Look for the string "customer" in the material below. Copy every line where you find it.

*-*-*

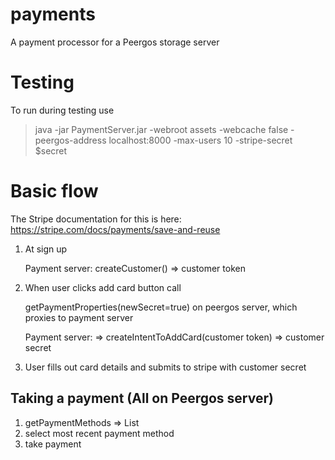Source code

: # payments
A payment processor for a Peergos storage server


# Testing
To run during testing use
> java -jar PaymentServer.jar -webroot assets -webcache false -peergos-address localhost:8000 -max-users 10 -stripe-secret $secret

# Basic flow
The Stripe documentation for this is here: https://stripe.com/docs/payments/save-and-reuse

1. At sign up

   Payment server: createCustomer() => customer token
2. When user clicks add card button call

   getPaymentProperties(newSecret=true) on peergos server, which proxies to payment server
   
   Payment server: => createIntentToAddCard(customer token) => customer secret
3. User fills out card details and submits to stripe with customer secret

## Taking a payment (All on Peergos server)
1. getPaymentMethods => List<payment method>
2. select most recent payment method
3. take payment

*-*-*

Task solution:
   Payment server: createCustomer() => customer token
   Payment server: => createIntentToAddCard(customer token) => customer secret
3. User fills out card details and submits to stripe with customer secret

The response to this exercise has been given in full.